Il Consiglio dei ministri ha dato il via libera al nuovo decreto flussi per il triennio 2026-2028. Il provvedimento prevede l’ingresso regolare in Italia di circa 500mila lavoratori stranieri, suddivisi tra impieghi stagionali, non stagionali, lavoro autonomo, colf e badanti. Si tratta di un aumento rispetto al precedente piano triennale 2023-2025, che aveva fissato il tetto a 450mila unità.
Numeri in crescita: quasi 500mila ingressi in tre anni
Nel dettaglio, il decreto autorizza 164.850 ingressi per l’anno 2026, 165.850 per il 2027 e 166.850 per il 2028, per un totale complessivo di 497.550 unità. Le quote si suddividono tra 230.550 ingressi destinati al lavoro subordinato non stagionale e al lavoro autonomo, e 267mila riservati alle attività stagionali, in particolare nei settori agricolo e turistico.
Le cifre sono state stabilite tenendo conto sia dei fabbisogni segnalati dalle parti sociali che delle richieste di nulla osta presentate negli anni precedenti, con l’intento di formulare una programmazione coerente e aderente alla realtà del mercato del lavoro italiano.
L’obiettivo del decreto flussi: manodopera legale e contrasto all’irregolarità
Secondo quanto riportato in una nota ufficiale di Palazzo Chigi, il provvedimento punta a colmare il fabbisogno di manodopera “indispensabile al sistema economico e produttivo nazionale e altrimenti non reperibile”. Il governo evidenzia come il decreto flussi rappresenti anche un importante strumento di gestione dei flussi migratori: attraverso la definizione di canali di ingresso legali e controllati si rafforza il dialogo con i Paesi di origine dei lavoratori e si combattono fenomeni come l’immigrazione irregolare, il lavoro nero e lo sfruttamento.

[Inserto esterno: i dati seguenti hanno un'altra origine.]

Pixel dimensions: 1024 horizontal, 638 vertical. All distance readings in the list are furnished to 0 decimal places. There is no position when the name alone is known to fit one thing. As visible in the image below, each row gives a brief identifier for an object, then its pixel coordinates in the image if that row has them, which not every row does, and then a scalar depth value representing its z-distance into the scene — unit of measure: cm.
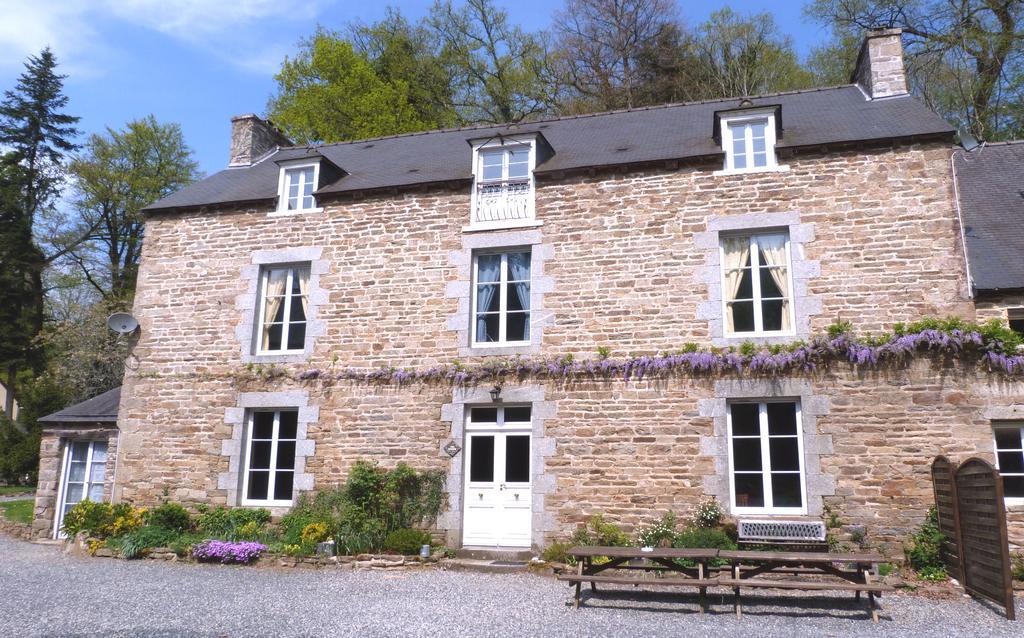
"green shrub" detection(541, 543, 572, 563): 873
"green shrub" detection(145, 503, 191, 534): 1004
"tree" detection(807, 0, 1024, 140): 1753
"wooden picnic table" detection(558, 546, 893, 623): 635
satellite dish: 1105
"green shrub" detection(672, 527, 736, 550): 812
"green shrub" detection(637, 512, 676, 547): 863
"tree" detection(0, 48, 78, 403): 2280
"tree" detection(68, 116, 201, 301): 2364
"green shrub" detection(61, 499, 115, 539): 993
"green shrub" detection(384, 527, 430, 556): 918
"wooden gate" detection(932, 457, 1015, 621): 634
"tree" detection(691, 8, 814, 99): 2244
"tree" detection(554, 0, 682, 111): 2355
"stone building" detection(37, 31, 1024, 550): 873
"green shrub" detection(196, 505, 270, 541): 980
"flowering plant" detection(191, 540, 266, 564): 907
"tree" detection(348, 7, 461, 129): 2508
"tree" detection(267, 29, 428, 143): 2312
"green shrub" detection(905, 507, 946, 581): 793
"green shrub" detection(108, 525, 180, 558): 943
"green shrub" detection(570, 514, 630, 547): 883
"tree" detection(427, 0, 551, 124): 2459
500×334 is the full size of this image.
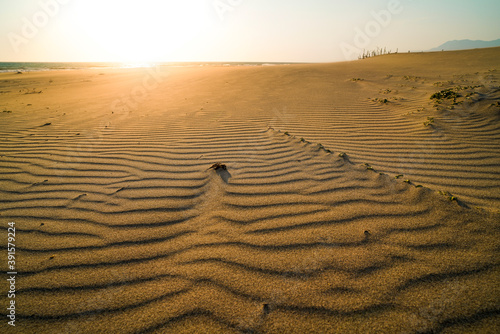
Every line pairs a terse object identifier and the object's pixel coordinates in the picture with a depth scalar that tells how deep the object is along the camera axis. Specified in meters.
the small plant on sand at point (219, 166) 2.66
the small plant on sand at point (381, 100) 5.17
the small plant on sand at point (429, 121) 3.65
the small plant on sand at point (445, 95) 4.54
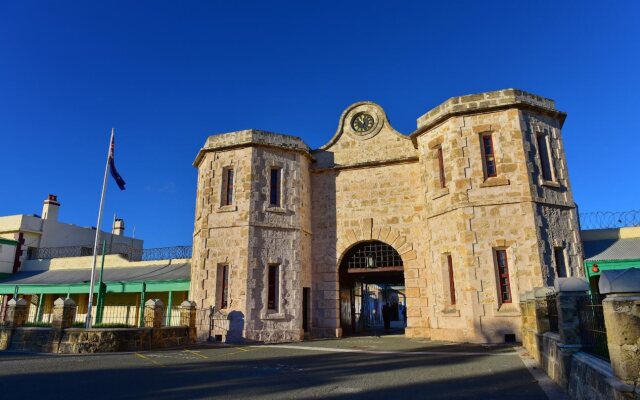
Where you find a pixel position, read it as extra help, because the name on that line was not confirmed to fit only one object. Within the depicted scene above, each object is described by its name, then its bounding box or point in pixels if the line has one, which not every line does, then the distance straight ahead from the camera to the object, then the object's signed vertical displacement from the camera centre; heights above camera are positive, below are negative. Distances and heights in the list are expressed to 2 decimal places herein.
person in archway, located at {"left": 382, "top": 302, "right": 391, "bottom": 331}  21.67 -0.41
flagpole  13.68 +3.30
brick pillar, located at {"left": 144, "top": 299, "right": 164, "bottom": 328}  13.07 -0.11
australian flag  15.67 +5.15
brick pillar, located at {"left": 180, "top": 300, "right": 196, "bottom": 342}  14.70 -0.23
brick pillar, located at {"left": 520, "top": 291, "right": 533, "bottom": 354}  9.80 -0.29
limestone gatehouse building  13.84 +3.23
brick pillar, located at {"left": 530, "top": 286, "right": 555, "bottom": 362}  7.89 -0.12
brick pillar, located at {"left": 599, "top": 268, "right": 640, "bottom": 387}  3.64 -0.14
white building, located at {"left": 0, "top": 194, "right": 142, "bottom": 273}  25.31 +4.69
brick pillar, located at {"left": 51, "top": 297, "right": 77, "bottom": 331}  12.31 -0.07
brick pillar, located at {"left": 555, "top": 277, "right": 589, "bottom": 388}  5.77 -0.13
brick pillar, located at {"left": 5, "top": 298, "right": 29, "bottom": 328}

Decreto flussi, verso il superamento del “click day”
Tra le novità contenute nel decreto, emerge la volontà dell’esecutivo di ridurre progressivamente il ricorso al cosiddetto “click day”, il meccanismo che fino ad oggi regolava l’assegnazione delle quote disponibili in base all’ordine cronologico di presentazione delle domande. L’intenzione è di arrivare a una distribuzione più equa e pianificata, privilegiando i profili professionali più richiesti dalle imprese e potenziando i programmi di formazione nei Paesi d’origine, in modo da rendere più efficiente il processo di integrazione lavorativa.